Chris D Moore has released a comprehensive post that details his own discoveries. First of all, this was all demonstrated with Moore’s OnePlus 2. So we don’t currently know if the same thing is occurring in the more current OnePlus 3T or OnePlus 5 models. I’m sure we’ll find out soon. (Update: the statement below pretty much affirms that all OnePlus models are collecting usage data)
Moore first discovered this when he set up a security tool on his OnePlus 2, but to his surprise, the tool found traffic requests to open.oneplus.net, which directed traffic to a US-based Amazon AWS server.
Anyway, without getting too in depth, Moore found out more of what was being sent to this domain: IMEI number, MAC addresses, mobile network names, Wi-Fi SSIDs, and the phone’s serial number. He even discovered that time stamps were signaling when apps were opened and closed – stamped with the serial number of his device.

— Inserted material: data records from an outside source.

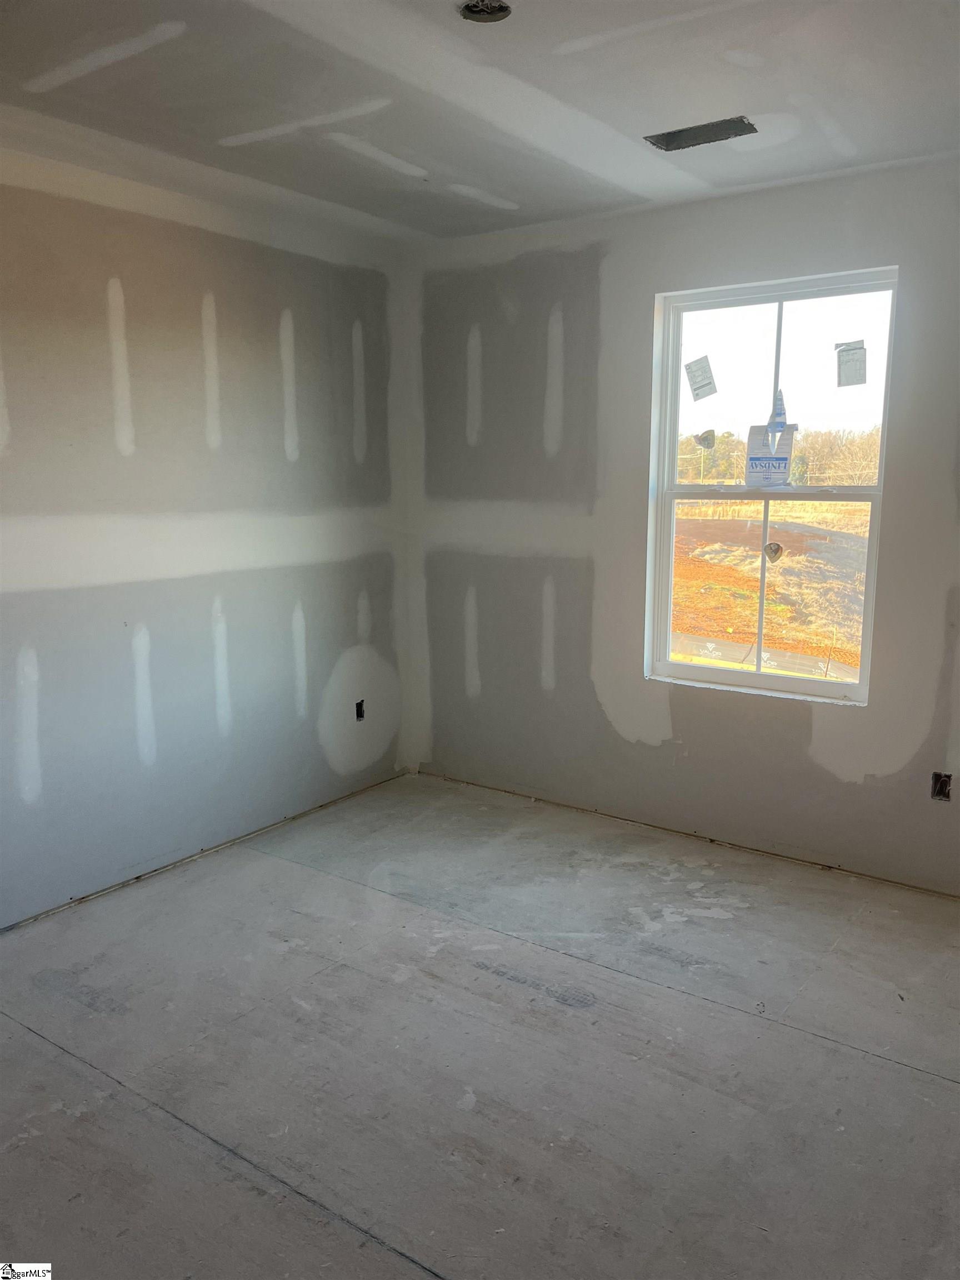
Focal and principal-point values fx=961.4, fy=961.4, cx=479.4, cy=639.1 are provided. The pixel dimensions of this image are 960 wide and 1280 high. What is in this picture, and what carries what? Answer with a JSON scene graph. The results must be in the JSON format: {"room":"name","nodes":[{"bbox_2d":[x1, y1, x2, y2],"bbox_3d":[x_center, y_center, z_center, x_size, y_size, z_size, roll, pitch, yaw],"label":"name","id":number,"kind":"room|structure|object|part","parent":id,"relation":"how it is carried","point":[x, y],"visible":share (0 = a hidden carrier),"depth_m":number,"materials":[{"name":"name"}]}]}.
{"room":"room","nodes":[
{"label":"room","id":0,"kind":"room"},
{"bbox_2d":[0,143,414,924],"bbox_3d":[-1.586,-0.283,3.067,0.164,2.498,4.307,7,12,35],"label":"left wall","id":1,"kind":"structure","parent":0,"point":[244,259],"depth_m":3.57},
{"bbox_2d":[354,698,366,720],"bbox_3d":[-0.582,0.338,4.537,0.066,0.107,0.075,7,12,35],"label":"electrical outlet box","id":2,"kind":"object","parent":1,"relation":"in","point":[360,716],"visible":0.66,"depth_m":4.54,"materials":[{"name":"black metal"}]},
{"bbox_2d":[0,771,958,1279],"bbox_3d":[-0.026,1.200,2.136,4.107,0.117,4.683,7,12,35],"label":"floor","id":3,"kind":"structure","parent":0,"point":[876,1071],"depth_m":2.48,"materials":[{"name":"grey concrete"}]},
{"bbox_2d":[0,0,959,244],"bbox_3d":[-0.058,-1.390,1.809,3.966,0.130,4.494,7,12,35],"label":"ceiling","id":4,"kind":"structure","parent":0,"point":[304,189],"depth_m":2.58,"materials":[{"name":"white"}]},
{"bbox_2d":[458,0,512,22],"bbox_3d":[0.012,-1.420,2.129,0.127,0.054,0.126,7,12,35],"label":"ceiling electrical box","id":5,"kind":"object","parent":4,"relation":"in","point":[499,6],"visible":0.86,"depth_m":2.16,"materials":[{"name":"metal"}]},
{"bbox_2d":[644,116,756,150],"bbox_3d":[0.662,-1.539,2.893,0.331,0.070,0.168,7,12,35],"label":"ceiling vent opening","id":6,"kind":"object","parent":4,"relation":"in","point":[671,133],"visible":0.73,"depth_m":2.92,"materials":[{"name":"metal"}]},
{"bbox_2d":[401,154,959,894],"bbox_3d":[1.162,-0.392,3.626,3.833,2.505,0.169,7,12,35],"label":"right wall","id":7,"kind":"structure","parent":0,"point":[639,305],"depth_m":3.87,"materials":[{"name":"grey paint"}]},
{"bbox_2d":[643,263,899,706],"bbox_3d":[1.107,-0.557,3.722,0.912,1.570,0.094,7,12,35],"label":"window","id":8,"kind":"structure","parent":7,"relation":"in","point":[715,673],"depth_m":3.73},
{"bbox_2d":[684,355,717,400],"bbox_3d":[0.876,-1.037,3.817,0.122,0.163,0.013,7,12,35],"label":"window sticker","id":9,"kind":"object","parent":8,"relation":"attached to","point":[703,385],"visible":0.98,"depth_m":3.81,"materials":[{"name":"white paper"}]},
{"bbox_2d":[693,428,715,448],"bbox_3d":[0.916,-0.819,3.935,0.087,0.081,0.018,7,12,35],"label":"window sticker","id":10,"kind":"object","parent":8,"relation":"attached to","point":[700,439],"visible":0.99,"depth_m":3.93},
{"bbox_2d":[746,425,796,486],"bbox_3d":[1.101,-0.695,3.646,0.183,0.229,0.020,7,12,35],"label":"window sticker","id":11,"kind":"object","parent":8,"relation":"attached to","point":[781,458],"visible":0.99,"depth_m":3.64,"materials":[{"name":"white paper"}]},
{"bbox_2d":[763,541,783,562],"bbox_3d":[1.172,-0.349,3.838,0.073,0.087,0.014,7,12,35],"label":"window sticker","id":12,"kind":"object","parent":8,"relation":"attached to","point":[776,549],"visible":0.98,"depth_m":3.84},
{"bbox_2d":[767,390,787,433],"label":"window sticker","id":13,"kind":"object","parent":8,"relation":"attached to","point":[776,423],"visible":0.99,"depth_m":3.63,"materials":[{"name":"blue"}]},
{"bbox_3d":[1.172,-0.914,3.745,0.823,0.772,0.035,7,12,35],"label":"sash","id":14,"kind":"part","parent":8,"relation":"part of","materials":[{"name":"white plastic"}]},
{"bbox_2d":[835,339,867,385],"bbox_3d":[1.334,-0.990,3.454,0.102,0.150,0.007,7,12,35],"label":"window sticker","id":15,"kind":"object","parent":8,"relation":"attached to","point":[850,350],"visible":0.98,"depth_m":3.45,"materials":[{"name":"white paper"}]},
{"bbox_2d":[930,771,952,800],"bbox_3d":[1.624,0.517,3.376,0.075,0.104,0.067,7,12,35],"label":"electrical outlet box","id":16,"kind":"object","parent":7,"relation":"in","point":[943,783],"visible":0.78,"depth_m":3.37,"materials":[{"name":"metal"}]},
{"bbox_2d":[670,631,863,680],"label":"roof","id":17,"kind":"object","parent":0,"point":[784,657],"visible":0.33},
{"label":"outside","id":18,"kind":"structure","parent":0,"visible":0},
{"bbox_2d":[671,498,870,679],"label":"ground","id":19,"kind":"structure","parent":18,"point":[747,506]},
{"label":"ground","id":20,"kind":"structure","parent":18,"visible":0},
{"bbox_2d":[677,423,883,487],"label":"tree line","id":21,"kind":"object","parent":20,"relation":"on","point":[808,447],"visible":0.26,"materials":[{"name":"brown plant"}]}
]}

This is eerily too much information to be collecting, particularly when it can be traced back to a phone’s serial number.

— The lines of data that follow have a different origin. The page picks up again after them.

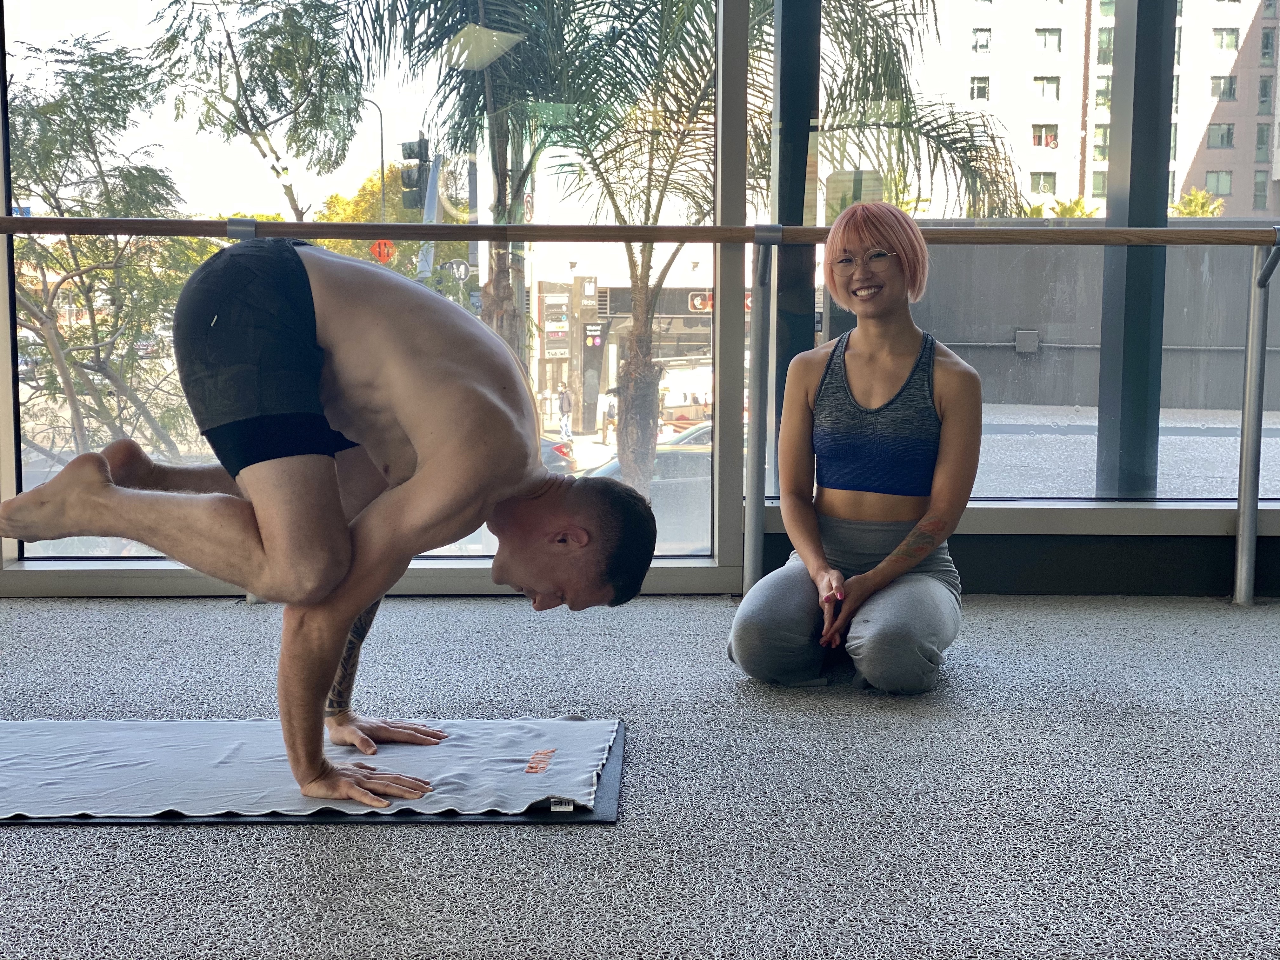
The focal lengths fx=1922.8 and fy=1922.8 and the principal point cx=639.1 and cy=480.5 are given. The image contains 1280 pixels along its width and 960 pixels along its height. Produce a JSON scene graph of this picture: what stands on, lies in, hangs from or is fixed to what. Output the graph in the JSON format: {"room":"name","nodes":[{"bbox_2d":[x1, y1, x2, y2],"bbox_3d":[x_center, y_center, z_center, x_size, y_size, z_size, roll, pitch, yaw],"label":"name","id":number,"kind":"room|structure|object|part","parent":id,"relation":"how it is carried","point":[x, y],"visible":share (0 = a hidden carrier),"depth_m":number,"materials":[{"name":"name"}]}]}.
{"room":"gym","nodes":[
{"label":"gym","id":0,"kind":"room"},
{"bbox_2d":[0,588,1279,959],"bbox_3d":[0.020,0.687,2.081,6.894,0.129,6.372,0,7,0],"label":"floor","id":1,"kind":"structure","parent":0,"point":[319,835],"depth_m":3.05,"materials":[{"name":"grey carpet"}]},
{"bbox_2d":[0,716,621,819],"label":"towel","id":2,"kind":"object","parent":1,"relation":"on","point":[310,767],"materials":[{"name":"grey fabric"}]},
{"bbox_2d":[0,723,627,825],"bbox_3d":[-0.719,0.472,3.233,1.425,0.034,0.734,0,7,0],"label":"exercise mat","id":3,"kind":"object","parent":1,"relation":"on","point":[605,797],"visible":0.21,"depth_m":3.14,"materials":[{"name":"black rubber"}]},
{"bbox_2d":[0,236,650,806],"bbox_3d":[-0.526,0.027,3.146,0.939,0.880,0.714,0,7,0],"label":"man","id":4,"kind":"object","parent":3,"relation":"on","point":[425,458],"visible":0.99,"depth_m":3.03},
{"bbox_2d":[0,213,1279,608],"bbox_3d":[0.006,-0.150,4.619,4.286,0.979,0.460,0,7,0],"label":"ballet barre","id":5,"kind":"object","parent":1,"relation":"on","point":[1238,557],"visible":0.94,"depth_m":4.57,"materials":[{"name":"brown wood"}]},
{"bbox_2d":[728,202,979,694],"bbox_3d":[0.489,-0.077,4.100,0.500,0.997,0.759,0,7,0],"label":"woman","id":6,"kind":"object","parent":1,"relation":"on","point":[859,350],"visible":0.99,"depth_m":4.05},
{"bbox_2d":[0,1,1279,600],"bbox_3d":[0.357,-1.364,5.284,6.962,3.304,0.229,0,7,0],"label":"glass wall","id":7,"kind":"structure","parent":0,"point":[997,541],"depth_m":5.37,"materials":[{"name":"glass"}]},
{"bbox_2d":[1,0,738,583],"bbox_3d":[-0.805,-1.181,5.451,2.257,2.932,0.094,0,7,0],"label":"window","id":8,"kind":"structure","parent":7,"relation":"in","point":[46,20],"depth_m":5.51,"materials":[{"name":"clear glass"}]},
{"bbox_2d":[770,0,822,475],"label":"column","id":9,"kind":"structure","parent":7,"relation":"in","point":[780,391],"depth_m":5.28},
{"bbox_2d":[772,0,1279,509],"bbox_3d":[1.725,-1.416,5.377,2.917,2.972,0.093,0,7,0],"label":"window","id":10,"kind":"structure","parent":7,"relation":"in","point":[1215,420],"depth_m":5.48,"materials":[{"name":"clear glass"}]},
{"bbox_2d":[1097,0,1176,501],"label":"column","id":11,"kind":"structure","parent":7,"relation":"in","point":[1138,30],"depth_m":5.50,"materials":[{"name":"grey metal"}]},
{"label":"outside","id":12,"kind":"structure","parent":0,"visible":0},
{"bbox_2d":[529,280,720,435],"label":"storefront","id":13,"kind":"structure","parent":12,"point":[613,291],"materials":[{"name":"brick"}]},
{"bbox_2d":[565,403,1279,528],"label":"street","id":14,"kind":"structure","parent":12,"point":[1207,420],"materials":[{"name":"grey asphalt"}]},
{"bbox_2d":[339,0,666,450],"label":"palm tree","id":15,"kind":"object","parent":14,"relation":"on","point":[491,82],"visible":0.86,"materials":[{"name":"green plant"}]},
{"bbox_2d":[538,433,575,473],"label":"car","id":16,"kind":"object","parent":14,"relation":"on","point":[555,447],"visible":0.16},
{"bbox_2d":[824,226,1279,413],"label":"concrete wall","id":17,"kind":"structure","parent":12,"point":[1045,337],"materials":[{"name":"grey concrete"}]},
{"bbox_2d":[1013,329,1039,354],"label":"electrical box","id":18,"kind":"object","parent":17,"relation":"attached to","point":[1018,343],"visible":0.85,"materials":[{"name":"grey metal"}]},
{"bbox_2d":[897,0,1279,216],"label":"apartment building","id":19,"kind":"structure","parent":12,"point":[1032,119],"materials":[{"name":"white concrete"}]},
{"label":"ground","id":20,"kind":"structure","parent":12,"visible":0},
{"bbox_2d":[5,32,207,470],"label":"tree","id":21,"kind":"object","parent":20,"relation":"on","point":[51,111],"visible":0.79,"materials":[{"name":"green plant"}]},
{"bbox_2d":[145,0,368,215],"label":"tree","id":22,"kind":"object","parent":20,"relation":"on","point":[276,170],"visible":0.92,"materials":[{"name":"green plant"}]},
{"bbox_2d":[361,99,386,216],"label":"street lamp","id":23,"kind":"object","parent":20,"relation":"on","point":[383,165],"visible":0.37,"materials":[{"name":"black metal"}]},
{"bbox_2d":[369,238,396,263],"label":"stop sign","id":24,"kind":"object","parent":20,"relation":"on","point":[390,251],"visible":0.69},
{"bbox_2d":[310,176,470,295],"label":"tree","id":25,"kind":"object","parent":20,"relation":"on","point":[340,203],"visible":0.27,"materials":[{"name":"green plant"}]},
{"bbox_2d":[399,136,430,210],"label":"traffic light","id":26,"kind":"object","parent":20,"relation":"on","point":[425,146],"visible":0.84,"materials":[{"name":"black metal"}]},
{"bbox_2d":[557,384,574,438],"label":"person","id":27,"kind":"object","parent":20,"relation":"on","point":[568,402],"visible":0.95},
{"bbox_2d":[600,388,618,442],"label":"person","id":28,"kind":"object","parent":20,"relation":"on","point":[613,407],"visible":0.84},
{"bbox_2d":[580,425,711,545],"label":"car","id":29,"kind":"object","parent":20,"relation":"on","point":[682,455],"visible":0.24,"materials":[{"name":"metal"}]},
{"bbox_2d":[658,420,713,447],"label":"car","id":30,"kind":"object","parent":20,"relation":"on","point":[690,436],"visible":0.2,"materials":[{"name":"metal"}]},
{"bbox_2d":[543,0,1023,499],"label":"palm tree","id":31,"kind":"object","parent":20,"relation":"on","point":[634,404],"visible":0.76,"materials":[{"name":"plant"}]},
{"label":"palm trunk","id":32,"kind":"part","parent":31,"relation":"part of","materials":[{"name":"plant"}]},
{"bbox_2d":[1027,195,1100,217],"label":"shrub","id":33,"kind":"object","parent":20,"relation":"on","point":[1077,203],"visible":0.21,"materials":[{"name":"green plant"}]},
{"bbox_2d":[1169,187,1225,216],"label":"shrub","id":34,"kind":"object","parent":20,"relation":"on","point":[1193,197],"visible":0.28,"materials":[{"name":"green plant"}]}
]}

Back in January, he asked OnePlus support how to disable the data collection, to which OnePlus gave unproductive answers like wiping the cache and performing a factory reset. That’s when another user on Twitter suggested he dig around on the OnePlus forums to see what he could find.
Hey @OnePlus_Support, it’s none of your business when I turn my screen on/off or unlock my phone – how do I turn this off? /cc:@troyhunt pic.twitter.com/VihaIDI6wP
— Christopher Moore (@chrisdcmoore) January 13, 2017
After deeper investigation, the culprit responsible for data collection is a system app called “OnePlus System Service”. The app can’t be turned off since it is part of the System, but it can be manually disabled every time the phone is restarted.

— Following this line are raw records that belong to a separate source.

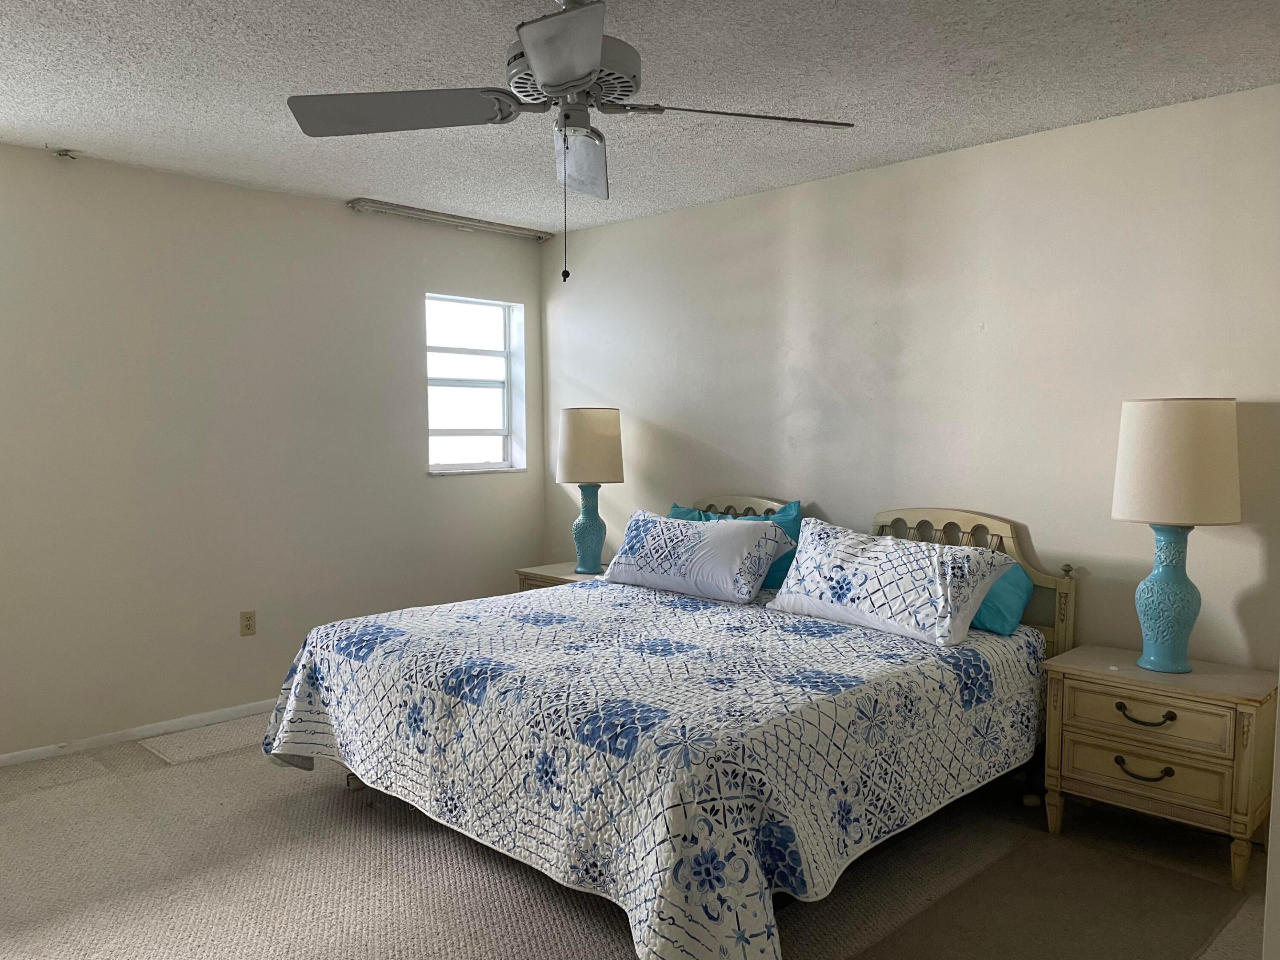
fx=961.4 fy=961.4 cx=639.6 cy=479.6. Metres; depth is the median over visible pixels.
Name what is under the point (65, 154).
ceiling hook
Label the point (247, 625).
wall socket
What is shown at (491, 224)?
curtain rod
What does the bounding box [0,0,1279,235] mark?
ceiling
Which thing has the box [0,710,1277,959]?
carpet floor
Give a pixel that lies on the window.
(454, 431)
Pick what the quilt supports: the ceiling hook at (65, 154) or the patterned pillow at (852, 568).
the patterned pillow at (852, 568)
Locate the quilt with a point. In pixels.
(875, 644)
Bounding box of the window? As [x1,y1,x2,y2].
[424,290,525,475]
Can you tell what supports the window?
in the left wall at (215, 186)
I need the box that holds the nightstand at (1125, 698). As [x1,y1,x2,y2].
[1036,644,1279,886]
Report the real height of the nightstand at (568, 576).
0.589 m
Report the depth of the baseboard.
4.13 m
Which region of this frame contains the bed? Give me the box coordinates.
[260,490,1082,959]
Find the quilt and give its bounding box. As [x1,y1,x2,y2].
[257,578,1051,959]
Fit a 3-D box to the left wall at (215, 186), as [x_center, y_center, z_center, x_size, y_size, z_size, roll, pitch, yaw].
[-2.204,-0.107,4.180,0.157,2.462,4.632,4,5,45]
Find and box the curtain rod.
[348,198,558,240]
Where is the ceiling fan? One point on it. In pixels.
(576, 79)
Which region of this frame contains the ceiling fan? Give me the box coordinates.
[284,0,857,282]
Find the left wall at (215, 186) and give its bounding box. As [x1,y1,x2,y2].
[0,142,542,762]
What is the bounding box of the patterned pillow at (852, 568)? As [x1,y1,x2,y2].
[765,518,1007,645]
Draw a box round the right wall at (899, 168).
[542,83,1279,667]
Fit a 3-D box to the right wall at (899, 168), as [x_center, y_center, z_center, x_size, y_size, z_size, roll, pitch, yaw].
[1.158,-0.086,4.080,4.977,2.476,0.152,4,5,45]
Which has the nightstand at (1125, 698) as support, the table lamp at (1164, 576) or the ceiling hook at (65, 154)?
the table lamp at (1164, 576)
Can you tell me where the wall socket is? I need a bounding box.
[239,610,256,636]
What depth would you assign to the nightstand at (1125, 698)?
2.98 m
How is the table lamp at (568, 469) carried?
on the nightstand at (568, 576)
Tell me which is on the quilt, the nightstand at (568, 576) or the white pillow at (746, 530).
the white pillow at (746, 530)
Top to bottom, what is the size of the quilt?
0.588 m
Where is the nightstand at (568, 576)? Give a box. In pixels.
[515,560,603,589]
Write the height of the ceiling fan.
0.744 m
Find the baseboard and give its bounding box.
[0,698,275,767]
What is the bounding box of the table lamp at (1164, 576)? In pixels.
[1110,397,1243,672]
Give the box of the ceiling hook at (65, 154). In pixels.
[49,146,79,160]
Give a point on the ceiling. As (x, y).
(936, 143)
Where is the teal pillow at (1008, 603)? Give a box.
[970,558,1033,635]
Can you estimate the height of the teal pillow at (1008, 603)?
0.282 m
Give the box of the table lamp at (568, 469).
[555,406,623,571]
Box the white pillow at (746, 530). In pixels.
[600,508,797,603]
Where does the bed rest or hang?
on the carpet floor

A better, more permanent alternative would be to run an adb command to disable the app. Jakub Czekanski gave the suggestion early this morning, which is likely what caused the post to regain traction. here’s the command: pm uninstall -k –user 0 net.oneplus.odm
@chrisdcmoore I’ve read your article about OnePlus Analytics. Actually, you can disable it permanently: pm uninstall -k –user 0 pkg
— Jakub Czekański (@JaCzekanski) October 10, 2017
OnePlus did give a statement regarding the information collected to which is had the following to say:
We securely transmit analytics in two different streams over HTTPS to an Amazon server. The first stream is usage analytics, which we collect in order for us to more precisely fine tune our software according to user behavior. This transmission of usage activity can be turned off by navigating to ‘Settings’ -> ‘Advanced’ -> ‘Join user experience program’. The second stream is device information, which we collect to provide better after-sales support.
Granted, we’re sure OnePlus isn’t the only company collecting usage information. In a time where user information and security of sensitive information is becoming more important, a transparent and comprehensive understanding of what information is being collected and for what purpose (as well as the option to completely opt out of such collection) would be greatly appreciated in any situation.